What you need to do:
Only the lines from the top of the listing below to the line that has "thumb ip: (429, 314)" should be echoed, with both ends kept and pictures left out.

Exercise inputs:
- - -

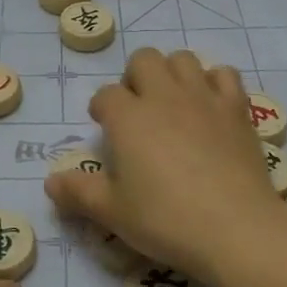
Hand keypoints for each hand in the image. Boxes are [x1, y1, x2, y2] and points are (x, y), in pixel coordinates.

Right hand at [44, 48, 285, 280]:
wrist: (235, 228)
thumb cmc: (166, 219)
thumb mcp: (112, 212)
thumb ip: (78, 192)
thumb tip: (51, 181)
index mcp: (128, 117)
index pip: (105, 95)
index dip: (102, 109)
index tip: (106, 130)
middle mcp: (163, 96)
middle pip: (143, 59)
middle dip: (136, 78)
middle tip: (139, 112)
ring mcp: (203, 97)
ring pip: (182, 58)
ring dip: (173, 74)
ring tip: (173, 104)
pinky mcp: (236, 109)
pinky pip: (224, 74)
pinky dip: (215, 83)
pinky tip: (211, 107)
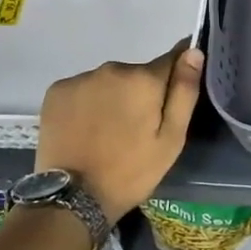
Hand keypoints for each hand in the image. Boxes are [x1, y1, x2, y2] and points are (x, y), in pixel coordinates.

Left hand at [35, 42, 204, 221]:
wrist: (73, 198)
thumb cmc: (131, 171)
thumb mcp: (171, 139)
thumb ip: (184, 91)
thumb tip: (194, 51)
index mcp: (144, 79)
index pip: (171, 59)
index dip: (176, 75)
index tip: (172, 96)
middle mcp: (111, 68)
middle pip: (137, 73)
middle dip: (141, 93)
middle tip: (137, 128)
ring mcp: (80, 78)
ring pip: (109, 82)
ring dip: (113, 98)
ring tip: (109, 132)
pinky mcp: (56, 91)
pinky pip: (83, 89)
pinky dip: (87, 103)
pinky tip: (85, 129)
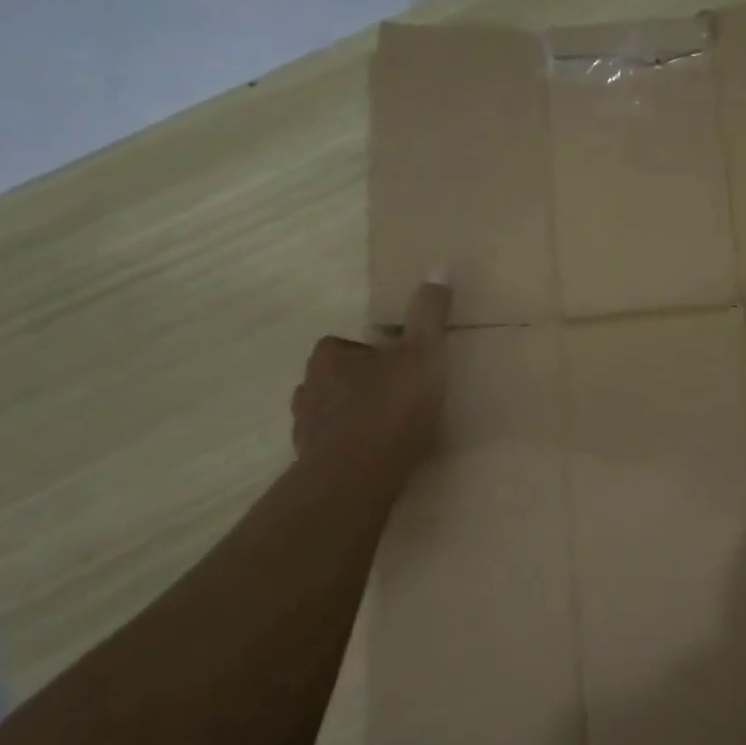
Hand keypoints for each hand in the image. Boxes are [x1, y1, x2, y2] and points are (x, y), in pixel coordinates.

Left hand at [290, 280, 451, 471]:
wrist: (358, 477)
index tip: (397, 367)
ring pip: (328, 415)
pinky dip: (348, 450)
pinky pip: (330, 449)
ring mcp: (306, 430)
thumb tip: (439, 267)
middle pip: (332, 380)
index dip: (370, 354)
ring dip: (350, 418)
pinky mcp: (311, 465)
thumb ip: (429, 314)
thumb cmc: (391, 408)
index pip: (342, 345)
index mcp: (329, 358)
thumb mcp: (423, 353)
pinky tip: (375, 459)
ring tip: (386, 430)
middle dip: (358, 386)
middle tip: (395, 398)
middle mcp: (308, 389)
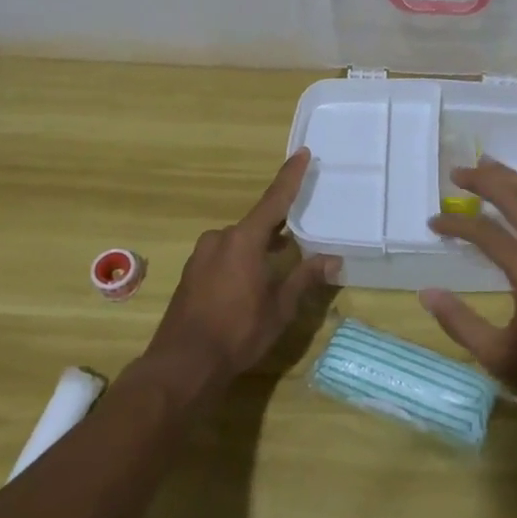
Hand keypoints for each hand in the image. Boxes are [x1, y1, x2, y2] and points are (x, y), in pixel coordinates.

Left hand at [144, 149, 340, 394]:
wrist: (182, 364)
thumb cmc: (238, 331)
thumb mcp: (280, 307)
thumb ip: (305, 278)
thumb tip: (333, 260)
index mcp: (244, 240)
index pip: (274, 200)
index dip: (290, 176)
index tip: (302, 153)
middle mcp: (220, 239)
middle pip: (256, 224)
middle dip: (278, 228)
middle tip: (300, 234)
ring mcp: (201, 256)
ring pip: (238, 242)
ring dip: (258, 247)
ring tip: (278, 264)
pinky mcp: (191, 274)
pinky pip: (223, 255)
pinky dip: (240, 260)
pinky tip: (249, 283)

- - -

Solution for this task:
Hand keypoints for each hand in the image. Boxes are [x1, y1, x2, y2] and points are (x, y), in pixel coordinates.

Right hand at [44, 48, 285, 280]:
wrist: (235, 228)
thumb cmc: (166, 219)
thumb mcp: (112, 212)
thumb ip: (78, 192)
thumb tip: (51, 181)
index mcp: (128, 117)
index pip: (105, 95)
index dip: (102, 109)
index tip: (106, 130)
middle mcp: (163, 96)
middle pip: (143, 59)
middle dip: (136, 78)
middle tip: (139, 112)
ring mcp: (203, 97)
ring pip: (182, 58)
ring dip: (173, 74)
ring tip: (173, 104)
pinky mcp: (236, 109)
pinky pip: (224, 74)
pinky dip: (215, 83)
pinky tip: (211, 107)
Hand keypoints for each hand in the image. Boxes are [x1, y1, x2, y2] and points are (x, y), in pixel coordinates.

Left hand at [35, 42, 204, 221]:
wrist: (73, 198)
thumb cmc: (131, 171)
thumb mcp: (171, 139)
thumb ip: (184, 91)
thumb tip: (194, 51)
index mcp: (144, 79)
index pip: (171, 59)
index dip: (176, 75)
index tip: (172, 96)
middle mcp: (111, 68)
middle pip: (137, 73)
middle dip: (141, 93)
middle tip: (137, 128)
ring mcp: (80, 78)
ring pip: (109, 82)
ring dip: (113, 98)
ring tip: (109, 132)
pinky mcp: (56, 91)
pinky pip: (83, 89)
pinky dip: (87, 103)
pinky tip: (85, 129)
Hand keypoints for each hand in the image. Boxes are [x1, y1, x2, y2] and points are (x, y), in pixel coordinates.

Left hand at [290, 280, 451, 471]:
wrist: (358, 477)
index tip: (397, 367)
ring pip: (328, 415)
pinky dip: (348, 450)
pinky pip: (330, 449)
ring mcp: (306, 430)
thumb tip: (439, 267)
middle pip: (332, 380)
index dip: (370, 354)
ring dip: (350, 418)
pinky mcp: (311, 465)
thumb ip: (429, 314)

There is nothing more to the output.